Billy Watts Jr. was agonizing, but no one knew it.
Actually, the problem wasn’t a lack of people who became aware, but a lack of those in positions to intervene. Tragically, it wasn’t until the 17-year-old Renaissance High student’s body was found that his family learned about the alerts. Billy had telegraphed final thoughts hours before his suicide on social media, but his closest relatives had never accessed the anguished cyber-journal.
Dr. Jelani Jabari wants to help parents and guardians prevent more losses like Billy’s. Through his consulting company, Pedagogical Solutions, Jabari educates adults about ways to identify threats that arise through the use of social media and how to protect young people.
With summer’s arrival, students everywhere tend to more heavily engage with friends and acquaintances, using cell phones, tablets and lap tops. Particularly for adolescents too young to drive or stray from home without supervision, school break might be a time to spend hours on end in “chat rooms” or online with strangers.
“There’s a complete digital divide between where adolescents are and where we are,” says Jabari, a former Detroit Public Schools administrator and teacher. “The vast majority of young people are pretty ethical and they do the right thing while they’re online, but there are some who are getting into all kinds of things, and their parents don’t know about these cataclysmic events until they wonder who in the ‘h-e double hockey sticks’ is living in the house with them.”
Known for advising teachers on strategies to deliver curriculum in more engaging ways, Pedagogical Solutions has consulted for schools and districts throughout Michigan, the United States, and as far away as Halifax, Nova Scotia. Jabari says his own status as a father led him to expand from an academic focus and delve into parental awareness of the cyber world.
“Even if your child has never done anything wrong you have to check in and be sure about whom they’re communicating with,” he says.
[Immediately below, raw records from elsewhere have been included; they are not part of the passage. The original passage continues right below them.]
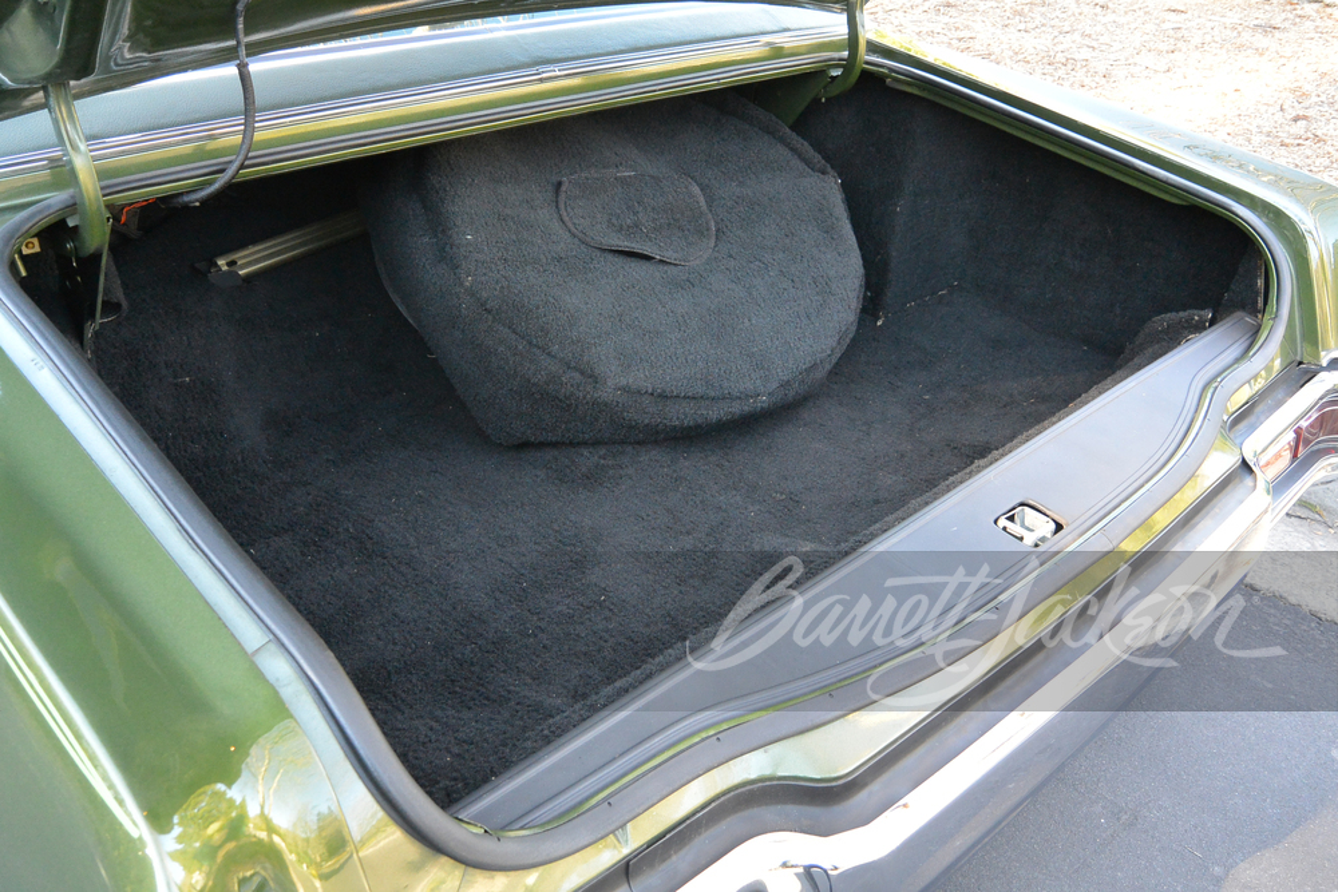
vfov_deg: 45.0
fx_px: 1078
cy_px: 446
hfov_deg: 63.7
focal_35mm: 29
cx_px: 669
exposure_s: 1/125
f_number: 3.5
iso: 500
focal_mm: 11
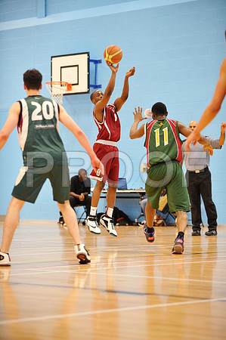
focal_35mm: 120
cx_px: 113
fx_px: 1133
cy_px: 170
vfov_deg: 17.1
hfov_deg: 11.4
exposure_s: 1/400
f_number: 2.8
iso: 8000
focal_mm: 120
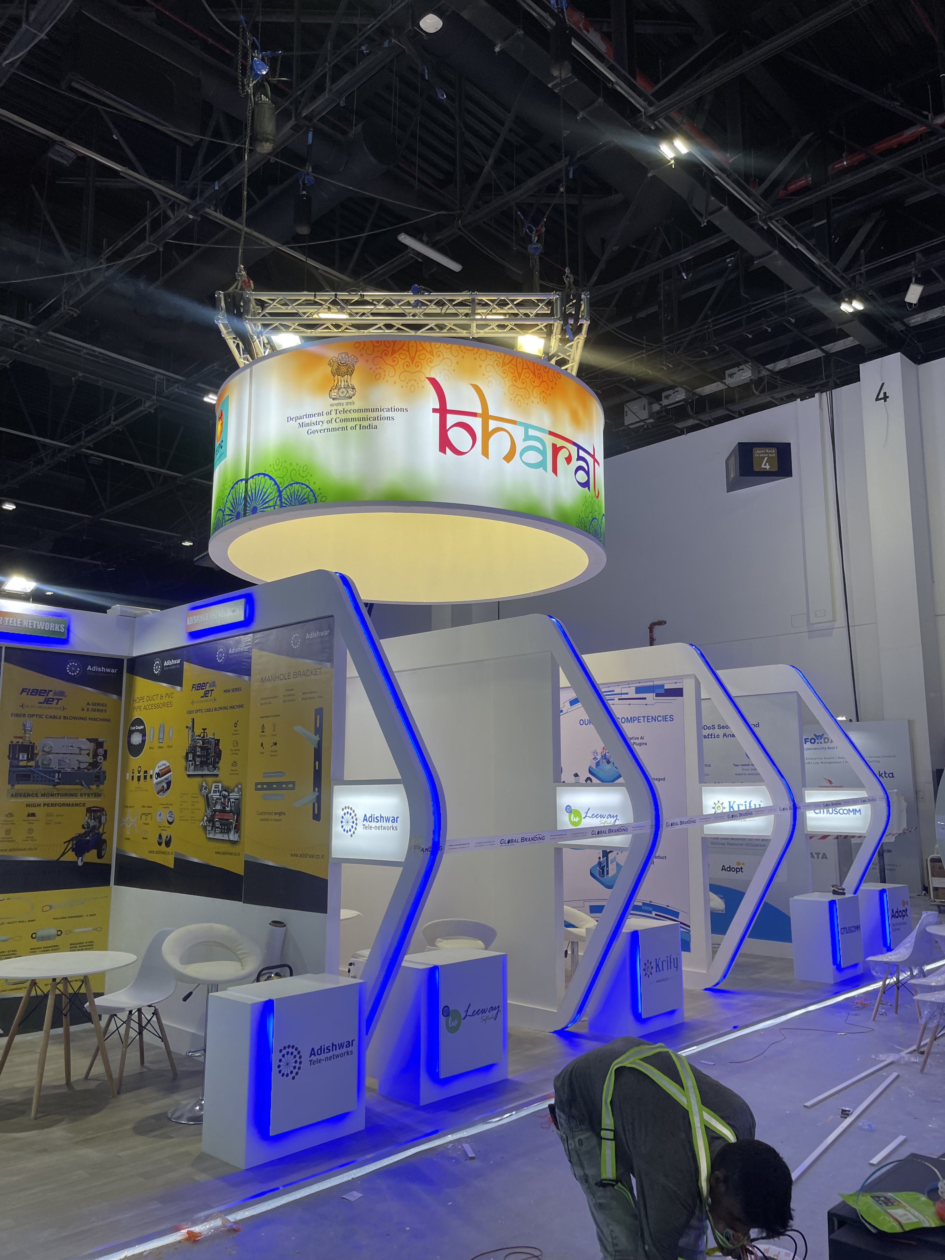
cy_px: 630
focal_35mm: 26
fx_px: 946
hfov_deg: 53.1
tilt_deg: +10.4
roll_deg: +1.2
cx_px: 472
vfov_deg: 67.3
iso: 32
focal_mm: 5.1
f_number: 1.6
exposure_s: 1/101
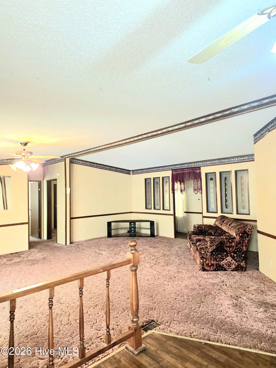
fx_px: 245
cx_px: 138
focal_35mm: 23
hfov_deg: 58.9
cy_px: 184
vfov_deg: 73.9
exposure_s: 1/120
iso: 800
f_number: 1.7
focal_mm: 6.25
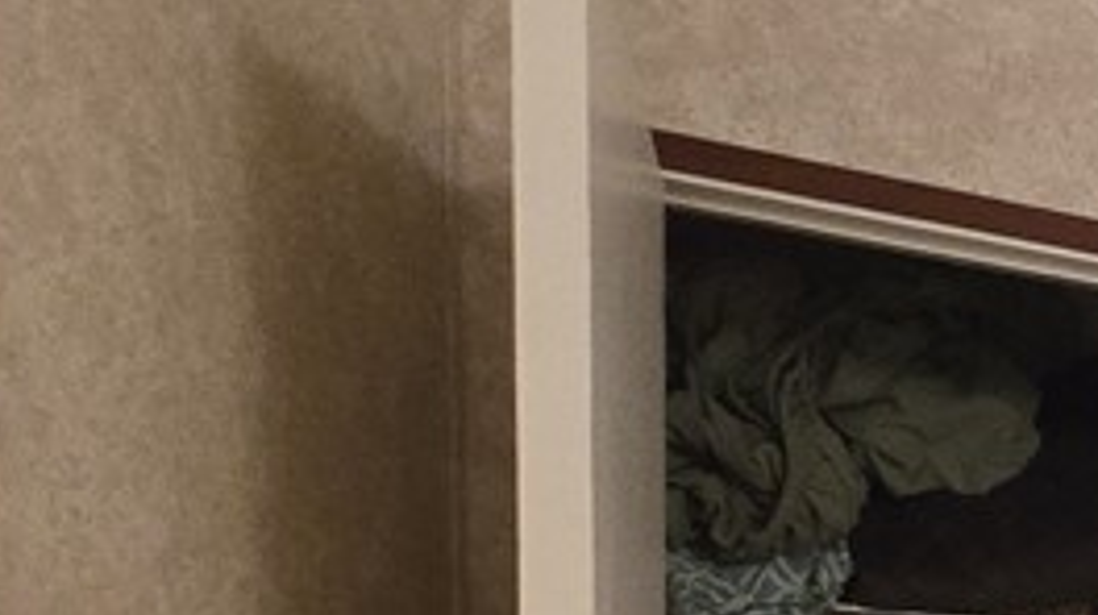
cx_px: 2092
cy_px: 1055
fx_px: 1600
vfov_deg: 18.0
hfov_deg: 20.7
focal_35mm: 55
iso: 800
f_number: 2.2
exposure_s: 1/60
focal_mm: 2.2
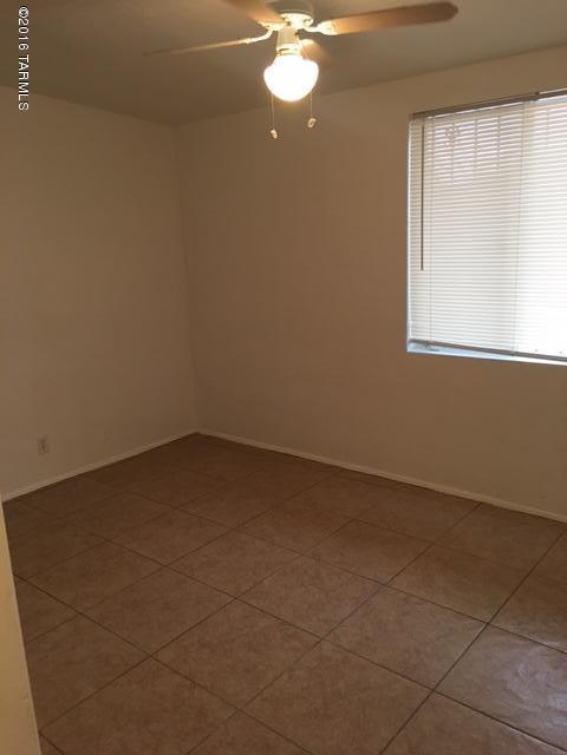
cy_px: 378
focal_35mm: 29
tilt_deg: -11.2
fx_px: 633
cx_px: 284
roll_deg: +2.0
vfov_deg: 61.7
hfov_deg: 48.2
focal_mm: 4.15
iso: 50
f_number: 2.2
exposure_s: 1/15
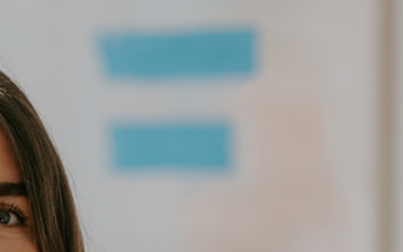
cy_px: 563
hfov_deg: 7.5
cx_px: -148
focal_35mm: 278
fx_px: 3054
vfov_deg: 4.6
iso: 250
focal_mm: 55
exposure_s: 1/400
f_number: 2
“If a young person or an adolescent wants to access a particular space badly enough, they’re going to do it. The best way to keep children safe is to develop a comprehensive plan that includes a strong, communicative parent-child relationship coupled with monitoring software on the devices being used.”
Basic parental controls, including monitoring software like Qustudio, aren’t enough, Jabari says. Moms and dads should regularly talk with their kids about what information they share online and what web sites and social media are appropriate. They also should establish a contract with their children that lays out the guidelines they must follow for their protection against online predators and adult material.
In a forthcoming book on the topic, Jabari recommends sharing rules in the form of an acronym, SAFETY:
S – Stay in the tech space. For example, Facebook communication should remain on Facebook, not extending to unauthorized meetings in person.
A – Avoid revealing personal information, like name, phone number, address, or school attended to strangers.
F – Flag any content not suitable. If someone tries to send or share something inappropriate, alert a parent or guardian.
E – Empower yourself by learning as much as you can about ways someone might harm or exploit you online, such as requesting inappropriate photos or videos that can be broadly distributed.
T – Tell a trustworthy adult if you’re being harassed, threatened, or if something online makes you feel uncomfortable.
Y – Yield your right to safely explore tech spaces to no one. Allow your online experience to be positive and productive.
“A lot of this can be massaged based on the child’s age,” Jabari says.
Traditional parenting and family bonding through communication and trust-building more effectively translates to safety in tech spaces than relying on cyber-safeguards, he adds.
“Young people are incredibly savvy about how to get around parental controls,” such as logging into social media sites by using a friend’s password, says Jabari. “It’s imperative for us to build that strong, communicative relationship where we’re not just warning them about the dangers, but also sharing dialogue.”
While Jabari’s recommendations can be applied year-around, Sisters Code founder and tech strategist Marlin Page agrees summer months present unique opportunities for dangerous exposure through social media.
“It definitely increases while school is out, and I think it’s also the time when you see a spike in questionable behavior online,” says Page.
Page, who instructs parents and youth in technology workshops, says summer is often when “risqué” moves, like posting indecent photos, cause youth to jeopardize their own future.
“I tell my daughter, who’s about to graduate, that scholarship scouts are working,” she says, “checking your Twitter and your social media.”
Encouraging offline activity, like exercise or outings, is important, too, adds Page.
Jabari says genuine interest and concern translate well with youth.
“I have a big heart for young people,” he says. “They deserve our very best.”